_Stored data_:

--- START ---

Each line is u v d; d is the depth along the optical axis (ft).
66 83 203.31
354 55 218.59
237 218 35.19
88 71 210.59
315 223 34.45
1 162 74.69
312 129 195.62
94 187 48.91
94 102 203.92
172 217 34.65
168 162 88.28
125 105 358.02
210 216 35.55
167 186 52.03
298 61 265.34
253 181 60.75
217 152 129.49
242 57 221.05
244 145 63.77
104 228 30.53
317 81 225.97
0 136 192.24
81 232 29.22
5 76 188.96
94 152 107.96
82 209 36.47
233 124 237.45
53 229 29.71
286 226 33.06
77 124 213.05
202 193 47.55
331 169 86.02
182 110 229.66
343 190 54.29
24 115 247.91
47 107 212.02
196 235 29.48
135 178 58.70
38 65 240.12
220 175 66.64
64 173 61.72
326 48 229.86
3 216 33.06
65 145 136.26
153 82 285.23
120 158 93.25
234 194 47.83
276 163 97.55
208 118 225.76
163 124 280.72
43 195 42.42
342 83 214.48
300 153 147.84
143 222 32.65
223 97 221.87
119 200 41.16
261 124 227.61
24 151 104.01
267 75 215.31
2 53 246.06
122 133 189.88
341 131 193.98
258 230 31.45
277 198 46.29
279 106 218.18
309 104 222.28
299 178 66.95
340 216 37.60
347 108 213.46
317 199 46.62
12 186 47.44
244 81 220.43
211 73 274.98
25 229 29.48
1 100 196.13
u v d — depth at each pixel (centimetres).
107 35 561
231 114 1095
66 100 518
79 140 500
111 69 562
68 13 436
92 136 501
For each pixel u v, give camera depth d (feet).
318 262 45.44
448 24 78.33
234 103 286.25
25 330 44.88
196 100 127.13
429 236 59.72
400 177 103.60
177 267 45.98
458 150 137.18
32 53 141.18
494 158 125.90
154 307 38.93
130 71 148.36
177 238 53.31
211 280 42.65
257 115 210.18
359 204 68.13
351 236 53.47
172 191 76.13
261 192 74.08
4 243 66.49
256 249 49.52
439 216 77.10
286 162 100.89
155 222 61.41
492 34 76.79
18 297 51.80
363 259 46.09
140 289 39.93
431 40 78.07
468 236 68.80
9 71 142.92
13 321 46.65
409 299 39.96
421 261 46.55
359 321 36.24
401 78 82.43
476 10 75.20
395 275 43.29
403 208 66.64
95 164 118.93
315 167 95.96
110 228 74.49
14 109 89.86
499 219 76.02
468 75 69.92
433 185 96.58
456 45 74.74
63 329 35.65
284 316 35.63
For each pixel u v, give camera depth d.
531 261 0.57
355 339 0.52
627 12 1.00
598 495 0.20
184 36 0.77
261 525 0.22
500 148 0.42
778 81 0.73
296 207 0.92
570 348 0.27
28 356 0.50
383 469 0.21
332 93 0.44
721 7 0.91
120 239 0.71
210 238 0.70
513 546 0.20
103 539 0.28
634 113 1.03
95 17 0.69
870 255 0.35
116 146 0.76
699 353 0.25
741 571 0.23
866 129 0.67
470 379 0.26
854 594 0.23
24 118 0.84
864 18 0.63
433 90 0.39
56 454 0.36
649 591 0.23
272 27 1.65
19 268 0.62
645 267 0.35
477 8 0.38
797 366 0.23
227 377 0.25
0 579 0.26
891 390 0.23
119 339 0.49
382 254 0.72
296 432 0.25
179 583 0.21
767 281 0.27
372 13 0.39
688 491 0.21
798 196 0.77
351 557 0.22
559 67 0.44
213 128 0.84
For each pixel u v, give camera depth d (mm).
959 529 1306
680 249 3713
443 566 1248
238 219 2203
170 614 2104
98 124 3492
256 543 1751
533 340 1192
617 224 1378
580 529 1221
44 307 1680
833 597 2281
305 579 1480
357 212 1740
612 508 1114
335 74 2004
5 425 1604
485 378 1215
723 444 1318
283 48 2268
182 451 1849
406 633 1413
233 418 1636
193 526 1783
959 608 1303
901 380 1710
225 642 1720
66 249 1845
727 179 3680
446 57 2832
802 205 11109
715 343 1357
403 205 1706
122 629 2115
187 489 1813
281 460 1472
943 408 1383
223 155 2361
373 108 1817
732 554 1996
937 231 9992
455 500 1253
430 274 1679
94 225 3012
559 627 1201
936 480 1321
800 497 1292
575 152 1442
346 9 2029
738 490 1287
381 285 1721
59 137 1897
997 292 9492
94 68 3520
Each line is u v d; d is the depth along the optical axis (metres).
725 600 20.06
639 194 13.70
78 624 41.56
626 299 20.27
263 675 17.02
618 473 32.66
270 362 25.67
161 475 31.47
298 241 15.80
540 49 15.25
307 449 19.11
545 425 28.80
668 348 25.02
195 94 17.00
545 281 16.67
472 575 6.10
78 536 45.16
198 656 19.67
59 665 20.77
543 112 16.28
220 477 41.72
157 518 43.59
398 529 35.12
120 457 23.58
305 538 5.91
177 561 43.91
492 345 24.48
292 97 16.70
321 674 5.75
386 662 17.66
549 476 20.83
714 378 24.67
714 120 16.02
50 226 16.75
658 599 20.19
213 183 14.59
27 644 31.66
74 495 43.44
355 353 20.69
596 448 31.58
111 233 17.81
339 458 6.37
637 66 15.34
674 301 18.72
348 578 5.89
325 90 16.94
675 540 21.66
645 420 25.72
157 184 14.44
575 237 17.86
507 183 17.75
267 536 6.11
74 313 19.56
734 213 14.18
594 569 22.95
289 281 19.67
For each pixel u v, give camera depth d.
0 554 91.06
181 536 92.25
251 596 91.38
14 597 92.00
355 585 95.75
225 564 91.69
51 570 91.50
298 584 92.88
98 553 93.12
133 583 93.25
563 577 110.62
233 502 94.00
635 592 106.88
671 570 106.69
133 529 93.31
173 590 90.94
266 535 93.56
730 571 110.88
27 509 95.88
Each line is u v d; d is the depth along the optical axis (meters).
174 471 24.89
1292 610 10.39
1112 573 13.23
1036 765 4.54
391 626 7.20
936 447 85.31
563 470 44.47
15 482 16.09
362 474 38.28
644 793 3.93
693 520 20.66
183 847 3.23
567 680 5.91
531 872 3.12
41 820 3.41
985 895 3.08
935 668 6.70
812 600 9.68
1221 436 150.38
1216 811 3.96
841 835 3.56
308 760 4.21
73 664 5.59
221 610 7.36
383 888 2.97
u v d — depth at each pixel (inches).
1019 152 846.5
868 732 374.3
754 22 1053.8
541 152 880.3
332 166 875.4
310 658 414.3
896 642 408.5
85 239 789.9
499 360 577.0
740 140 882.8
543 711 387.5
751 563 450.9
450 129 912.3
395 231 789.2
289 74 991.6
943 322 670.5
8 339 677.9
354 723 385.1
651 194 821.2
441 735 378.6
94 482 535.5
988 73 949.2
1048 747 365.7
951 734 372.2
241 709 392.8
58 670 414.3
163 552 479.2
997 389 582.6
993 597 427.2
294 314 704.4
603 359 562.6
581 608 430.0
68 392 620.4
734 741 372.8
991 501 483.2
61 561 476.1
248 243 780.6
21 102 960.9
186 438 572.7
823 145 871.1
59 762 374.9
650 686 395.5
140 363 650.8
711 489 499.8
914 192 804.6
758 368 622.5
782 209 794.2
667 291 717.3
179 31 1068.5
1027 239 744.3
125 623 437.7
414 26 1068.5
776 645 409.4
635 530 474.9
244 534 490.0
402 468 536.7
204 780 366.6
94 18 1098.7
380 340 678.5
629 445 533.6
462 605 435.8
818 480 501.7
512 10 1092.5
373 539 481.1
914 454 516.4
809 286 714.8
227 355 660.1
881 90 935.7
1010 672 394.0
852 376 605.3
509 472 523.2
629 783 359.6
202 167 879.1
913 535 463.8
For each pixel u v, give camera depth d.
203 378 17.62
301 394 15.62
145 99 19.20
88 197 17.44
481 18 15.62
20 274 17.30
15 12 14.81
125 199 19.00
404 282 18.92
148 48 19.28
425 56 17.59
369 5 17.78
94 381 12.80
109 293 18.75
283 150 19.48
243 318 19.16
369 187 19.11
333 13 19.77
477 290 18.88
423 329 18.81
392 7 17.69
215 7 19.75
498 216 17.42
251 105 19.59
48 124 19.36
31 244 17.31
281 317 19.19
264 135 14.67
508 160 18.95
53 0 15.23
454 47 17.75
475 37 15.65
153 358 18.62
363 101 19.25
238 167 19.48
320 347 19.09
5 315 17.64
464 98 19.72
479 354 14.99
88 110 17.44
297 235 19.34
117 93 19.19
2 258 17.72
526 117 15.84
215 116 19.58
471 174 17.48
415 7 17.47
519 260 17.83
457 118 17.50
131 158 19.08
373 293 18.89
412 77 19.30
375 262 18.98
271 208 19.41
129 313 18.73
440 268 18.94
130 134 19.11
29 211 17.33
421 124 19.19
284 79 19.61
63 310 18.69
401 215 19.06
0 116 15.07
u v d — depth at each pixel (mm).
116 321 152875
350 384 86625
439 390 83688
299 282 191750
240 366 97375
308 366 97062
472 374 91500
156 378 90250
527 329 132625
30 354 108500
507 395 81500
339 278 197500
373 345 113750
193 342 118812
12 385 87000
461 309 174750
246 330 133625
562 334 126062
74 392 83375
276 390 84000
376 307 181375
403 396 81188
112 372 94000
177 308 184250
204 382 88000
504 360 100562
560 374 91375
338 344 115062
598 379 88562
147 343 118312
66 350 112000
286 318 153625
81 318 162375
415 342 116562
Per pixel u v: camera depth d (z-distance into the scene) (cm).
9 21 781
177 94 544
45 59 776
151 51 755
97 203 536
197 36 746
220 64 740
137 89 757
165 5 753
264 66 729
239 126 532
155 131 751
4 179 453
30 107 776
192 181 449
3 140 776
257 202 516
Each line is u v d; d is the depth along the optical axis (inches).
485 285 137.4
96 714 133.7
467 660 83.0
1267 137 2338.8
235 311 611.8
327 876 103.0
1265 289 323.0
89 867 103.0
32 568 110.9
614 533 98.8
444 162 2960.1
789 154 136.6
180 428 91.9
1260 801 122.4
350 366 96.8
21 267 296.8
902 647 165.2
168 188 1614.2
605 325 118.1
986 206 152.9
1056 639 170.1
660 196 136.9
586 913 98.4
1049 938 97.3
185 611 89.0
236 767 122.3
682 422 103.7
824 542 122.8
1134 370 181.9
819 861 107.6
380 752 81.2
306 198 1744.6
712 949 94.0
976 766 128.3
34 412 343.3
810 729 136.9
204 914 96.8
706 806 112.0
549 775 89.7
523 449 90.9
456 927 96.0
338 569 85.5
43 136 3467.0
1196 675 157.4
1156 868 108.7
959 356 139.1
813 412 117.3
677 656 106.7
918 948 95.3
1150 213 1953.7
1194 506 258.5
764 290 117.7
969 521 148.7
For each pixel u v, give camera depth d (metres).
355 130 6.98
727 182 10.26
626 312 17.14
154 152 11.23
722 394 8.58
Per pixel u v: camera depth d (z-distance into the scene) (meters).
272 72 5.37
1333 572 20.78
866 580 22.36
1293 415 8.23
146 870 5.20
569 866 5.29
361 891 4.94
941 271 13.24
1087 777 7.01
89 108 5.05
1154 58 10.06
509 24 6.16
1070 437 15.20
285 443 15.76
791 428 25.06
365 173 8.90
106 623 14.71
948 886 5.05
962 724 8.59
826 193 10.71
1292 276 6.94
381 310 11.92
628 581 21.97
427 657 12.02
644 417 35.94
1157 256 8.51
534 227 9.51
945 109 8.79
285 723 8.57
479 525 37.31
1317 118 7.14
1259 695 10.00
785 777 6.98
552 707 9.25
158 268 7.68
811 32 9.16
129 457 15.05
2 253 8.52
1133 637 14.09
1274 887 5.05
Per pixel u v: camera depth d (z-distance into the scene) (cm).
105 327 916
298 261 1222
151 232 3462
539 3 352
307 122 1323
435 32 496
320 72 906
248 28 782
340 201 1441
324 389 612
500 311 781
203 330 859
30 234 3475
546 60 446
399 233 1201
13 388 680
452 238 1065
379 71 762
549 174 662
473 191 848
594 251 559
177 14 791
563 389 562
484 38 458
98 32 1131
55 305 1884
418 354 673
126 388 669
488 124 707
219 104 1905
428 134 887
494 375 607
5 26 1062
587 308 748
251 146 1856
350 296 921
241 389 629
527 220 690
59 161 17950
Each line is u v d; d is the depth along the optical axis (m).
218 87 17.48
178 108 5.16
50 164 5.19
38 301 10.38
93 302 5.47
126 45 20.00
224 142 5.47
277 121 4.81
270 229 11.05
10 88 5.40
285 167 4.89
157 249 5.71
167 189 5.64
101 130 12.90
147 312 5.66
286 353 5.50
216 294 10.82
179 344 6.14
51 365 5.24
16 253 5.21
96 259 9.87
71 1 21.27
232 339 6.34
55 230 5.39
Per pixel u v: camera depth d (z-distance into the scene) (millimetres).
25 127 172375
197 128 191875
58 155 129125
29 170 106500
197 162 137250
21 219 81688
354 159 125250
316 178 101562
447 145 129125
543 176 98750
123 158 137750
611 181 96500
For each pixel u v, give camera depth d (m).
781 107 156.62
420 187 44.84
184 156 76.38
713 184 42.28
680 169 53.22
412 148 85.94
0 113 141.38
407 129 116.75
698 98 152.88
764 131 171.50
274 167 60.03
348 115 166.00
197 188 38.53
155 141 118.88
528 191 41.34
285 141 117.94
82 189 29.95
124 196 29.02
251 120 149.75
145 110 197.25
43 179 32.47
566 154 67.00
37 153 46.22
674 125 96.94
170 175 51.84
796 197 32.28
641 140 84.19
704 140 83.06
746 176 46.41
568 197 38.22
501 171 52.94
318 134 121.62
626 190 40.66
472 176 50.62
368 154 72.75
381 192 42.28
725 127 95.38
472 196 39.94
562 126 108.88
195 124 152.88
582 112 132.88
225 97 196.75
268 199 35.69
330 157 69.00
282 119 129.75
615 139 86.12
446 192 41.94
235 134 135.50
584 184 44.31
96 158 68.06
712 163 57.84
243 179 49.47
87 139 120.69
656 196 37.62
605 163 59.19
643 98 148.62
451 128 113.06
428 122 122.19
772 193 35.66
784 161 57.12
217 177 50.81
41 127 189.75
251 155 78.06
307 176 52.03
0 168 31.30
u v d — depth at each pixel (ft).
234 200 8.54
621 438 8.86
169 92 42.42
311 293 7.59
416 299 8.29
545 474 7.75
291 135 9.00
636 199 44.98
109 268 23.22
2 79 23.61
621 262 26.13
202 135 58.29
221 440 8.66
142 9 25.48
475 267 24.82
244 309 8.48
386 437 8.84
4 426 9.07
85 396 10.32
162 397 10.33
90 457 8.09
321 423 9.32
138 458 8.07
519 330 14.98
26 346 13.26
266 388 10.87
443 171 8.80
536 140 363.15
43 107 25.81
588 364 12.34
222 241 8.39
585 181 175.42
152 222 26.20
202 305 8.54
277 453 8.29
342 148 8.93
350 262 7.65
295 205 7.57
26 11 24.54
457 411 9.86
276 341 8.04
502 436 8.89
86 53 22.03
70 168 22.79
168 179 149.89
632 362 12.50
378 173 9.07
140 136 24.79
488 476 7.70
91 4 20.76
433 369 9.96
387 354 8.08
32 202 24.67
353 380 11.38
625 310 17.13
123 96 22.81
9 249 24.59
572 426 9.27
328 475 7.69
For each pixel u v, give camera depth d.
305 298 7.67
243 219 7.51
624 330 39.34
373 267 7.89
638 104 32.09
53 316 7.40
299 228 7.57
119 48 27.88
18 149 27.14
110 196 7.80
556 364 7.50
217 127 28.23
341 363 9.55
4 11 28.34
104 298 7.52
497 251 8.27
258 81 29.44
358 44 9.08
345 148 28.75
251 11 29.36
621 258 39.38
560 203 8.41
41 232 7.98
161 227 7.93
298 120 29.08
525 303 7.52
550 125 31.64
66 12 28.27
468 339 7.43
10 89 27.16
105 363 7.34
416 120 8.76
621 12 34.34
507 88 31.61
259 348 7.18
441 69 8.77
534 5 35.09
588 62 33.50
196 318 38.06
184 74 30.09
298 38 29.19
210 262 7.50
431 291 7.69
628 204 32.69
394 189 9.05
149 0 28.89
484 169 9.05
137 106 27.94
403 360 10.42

--- END ---

_Exercise description_: Reproduce, exactly as they stand in the data above, the lines from the one that holds "43 179 32.47" to the one that holds "235 134 135.50", inclusive.

_Response to this exercise_:
43 179 32.47
566 154 67.00
37 153 46.22
674 125 96.94
170 175 51.84
796 197 32.28
641 140 84.19
704 140 83.06
746 176 46.41
568 197 38.22
501 171 52.94
318 134 121.62
626 190 40.66
472 176 50.62
368 154 72.75
381 192 42.28
725 127 95.38
472 196 39.94
562 126 108.88
195 124 152.88
582 112 132.88
225 97 196.75
268 199 35.69
330 157 69.00
282 119 129.75
615 139 86.12
446 192 41.94
235 134 135.50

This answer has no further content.